(Entries provided)

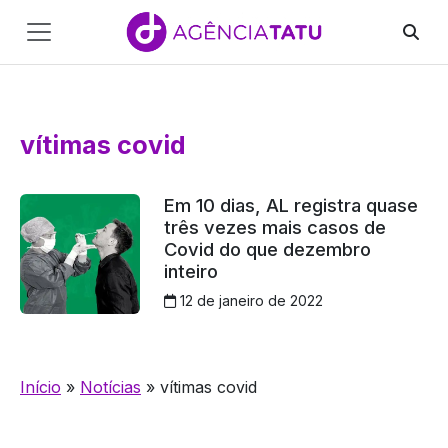
Main
Navigation
Pular para o conteúdo
vítimas covid
Em 10 dias, AL registra quase
três vezes mais casos de
Covid do que dezembro
inteiro
12 de janeiro de 2022
Início
»
Notícias
»
vítimas covid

(End Entries provided)

■ **Prompt**:
Every line of the listing is to be repeated exactly, and the pictures are to be dropped.

■ **Your response**:
Main
Navigation
Pular para o conteúdo
vítimas covid
Em 10 dias, AL registra quase
três vezes mais casos de
Covid do que dezembro
inteiro
12 de janeiro de 2022
Início
»
Notícias
»
vítimas covid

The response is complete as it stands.